American merchant (1861–1936)

Simon Frank Rothschild (June 14, 1861 – January 5, 1936) was an American merchant and philanthropist who served as president and chairman of the board at Abraham & Straus.

== Biography ==
Rothschild was born on June 14, 1861, in Eufaula, Alabama, the son of Amanda (née Blun / Blün) and Frank Rothschild. He spent most of his childhood in Columbus, Georgia. His grandfather, Nathan Blun, was a prosperous merchant in New York City and Rothschild's family moved to Manhattan in the 1870s. Rothschild attended P.S. 35, the Packard School of Business, and then graduated with a degree in business from the College of the City of New York. In 1878, he went to work at his grandfather's manufacturing business and in 1887, he founded S.F. & A. Rothschild with his brother.

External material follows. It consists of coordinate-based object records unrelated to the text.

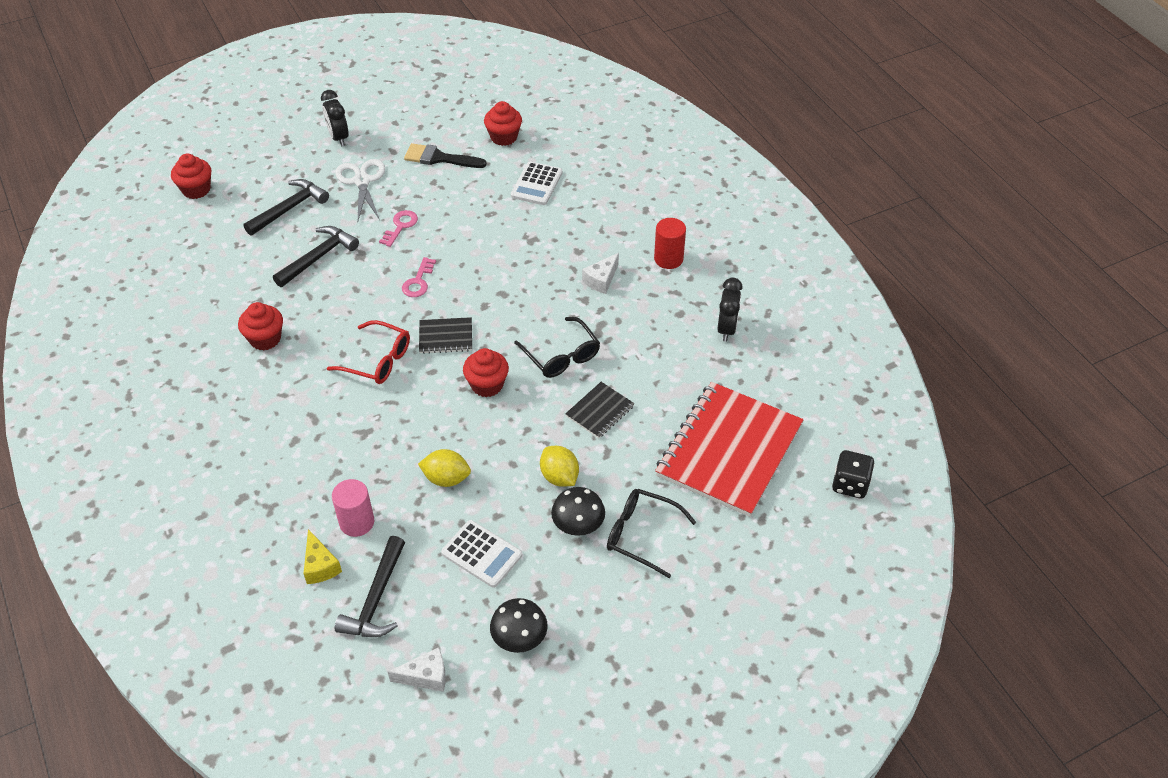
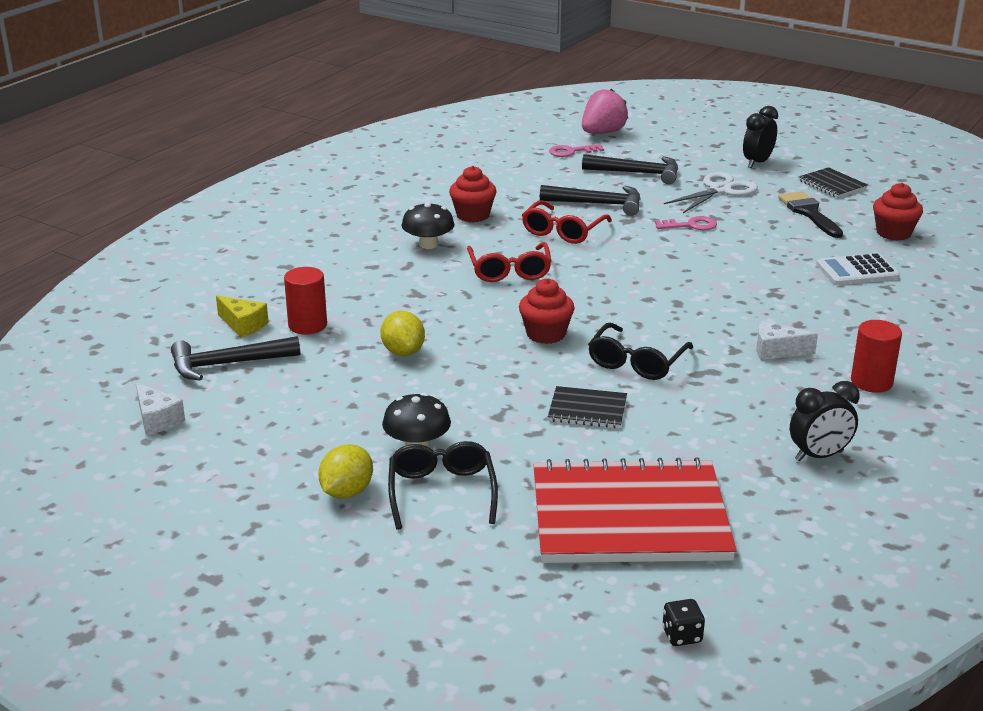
camera: 60 degrees right, 20 degrees down
(196, 189) = (602, 133): red cupcake -> pink strawberry
(320, 566) = (243, 325): yellow cheese -> yellow cheese turned 90 degrees counterclockwise
(343, 299) = (562, 231): none -> red glasses
(357, 522) = (307, 325): pink cylinder -> red cylinder
(418, 281) = (633, 257): pink key -> pink key (572, 152)
(446, 337) = (581, 293): black notebook -> black notebook (832, 185)
(482, 554) = (327, 402): white calculator -> none
(519, 637) = (241, 457): black mushroom -> black mushroom (428, 244)
(559, 477) = (470, 414): yellow lemon -> yellow lemon (347, 492)
(850, 484) = (682, 635): black dice -> black dice, size x0.63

On April 1, 1893, Rothschild in partnership with Nathan Straus and Isidor Straus (who was married to Rothschild's aunt, Ida Blun Straus), bought out Joseph Wechsler's interest in Wechsler & Abraham, co-founded by Rothschild's father-in-law Abraham Abraham, and changed the store's name to Abraham & Straus. The Straus' family provided most of the financing for the transaction as they were flush with cash after their acquisition of a general partnership with Macy's department stores in 1888. Abraham's son, Lawrence Abraham, and son-in-law, Edward Charles Blum, also joined the partnership. Rothschild become vice president in 1920, president in 1925, and chairman of the board in 1930. In 1928, while president, Rothschild began a $7.8 million expansion of the Fulton Street store which opened on October 10, just days before the Wall Street Crash of 1929. Also in 1929, Rothschild presided over the merger of Abraham & Straus with Filene's, Lazarus, and Bloomingdale's to form Federated Department Stores. In order to preserve jobs during the Depression, all Abraham & Straus employees took a 10% pay cut; as a result, no employees were laid off. Abraham served as chairman until his death in 1936.

== Philanthropy and board memberships ==
Rothschild served as president of the Hebrew Educational Society from 1903 to 1908, head of the Hebrew Orphan Asylum of New York from 1908 to 1912, vice-president of the Brooklyn Federation of Jewish Charities and the Brooklyn Council of the Boy Scouts of America; and served as director of the Brooklyn Bureau of Charities, the Society for the Prevention of Cruelty to Children, the Jewish Hospital, and the Brooklyn Academy of Music. He was a member of the Brooklyn Chamber of Commerce and the New York State Chamber of Commerce. He served as director of the Associated Merchandising Corporation and the Retail Research Association, and chairman of the New York Retail Drygoods Association. He was a member of the Harmonie Club.

== Personal life ==
In 1890, he married Lillian Abraham, daughter of Abraham Abraham. They had two children, Walter Nathan Rothschild (1892–1960) and Howard Frank Rothschild (1899–1919). His son Howard died of pneumonia in 1919. Rothschild died of a heart attack on January 5, 1936, at his home in Manhattan. Services were held at Temple Emanu-El in Manhattan. He was interred at the Salem Fields Cemetery. His son Walter married Carola Warburg (1896–1987), daughter of Felix Warburg and granddaughter of Jacob Schiff. His great-grandson (through his son Walter) is Peter A. Bradford, the husband of Katherine Bradford and father of Arthur Bradford.